What's a Token?
A quick look at base-pair encoding.
When you’re using an LLM via an API, you’ll often see that you are billed by tokens. A token isn’t quite a word, OpenAI’s doc page describes them as:
That gives you some heuristics, but it doesn’t tell you how they come about. I’ll try and do that in this article.
What’s the goal of encoding text?
When we’re encoding text, we’re trying to be efficient. We want to encode as much data as possible in the least data possible, and we want to reproduce it out the other end efficiently.
Why not encode as characters?
You can encode text in many different ways. You might use ASCII where a character is represented by a single byte (only 255 choices), or something like UTF-8 which can represent over a million different values. Using a character level representation suffers from efficiency issues; the size of the data going “in” and “out” would be huge. We want to find something more efficient.
Why not encode as words?
What is a word? Not a deep philosophical question! English Words is a repository containing nearly 500K words, and if you’re building something to support many languages you might end up with a set of tokens in the millions. That trade-off may not be worth the simplicity.
Byte Pair Encoding
Here’s the byte pair encoding algorithm.
Start with a byte representation
If things occur together frequently merge them (e.g.

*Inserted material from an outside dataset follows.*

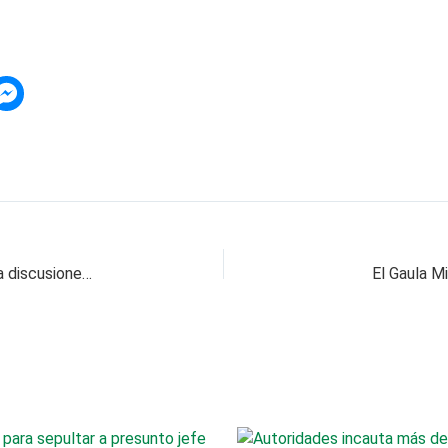
Representante a la Cámara Aníbal Hoyos lidera discusiones para abordar crisis cafetera
El Gaula M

qu)Repeat step 2, until we’ve got the vocabulary size we want.
Let’s write some code to do that in the most naïve way possible (we’ll assume a character is synonymous with a byte). We’ll loop until no more matches arrive, but it’s easily changed to stop after a specific vocabulary size. I’ve missed off a couple of helper functions, but they do exactly what they say they do!
public static IEnumerable<List<string>> RunBPE(string text)
{
// We start with each character being a separate thing
var currentTokenization = text.Select(c => c.ToString()).ToList();
while (true)
{
var mostFrequentPair = FindMostFrequentPair(currentTokenization);
if (mostFrequentPair.frequency <= 1)
break;
// Update the tokenization by merging the most frequent pair
currentTokenization = MergePairs(currentTokenization, mostFrequentPair.pair);
yield return currentTokenization;
}
yield return currentTokenization;
}
Excuse the yield return , I just wanted an easy way of seeing how it was going. Let’s use aaabdaaabac as an example (ripped from Wikipedia).
a|a|a|b|d|a|a|a|b|a|c| # Start with a character for everything
aa|a|b|d|aa|a|b|a|c| # Create an "aa" token since it occurs twice
aaa|b|d|aaa|b|a|c| # Merge that to create an aaa token
aaab|d|aaab|a|c| # Merge that with the aaab
aaab|d|aaab|a|c| # Nothing left to merge, job done!
And that’s it. The algorithm is as simple as that.
Once you’ve got a list of tokens, give each of them a number and you’ve got your input to a large language model.
Trade-offs
There’s a whole bunch of trade-offs with base pair encoding. What should your desired vocabulary size be? Once you’ve got all the tokens, what if you find something that’s unencodable? You can visualize the trade-offs Open AI have made using Open AI’s Tokenizer.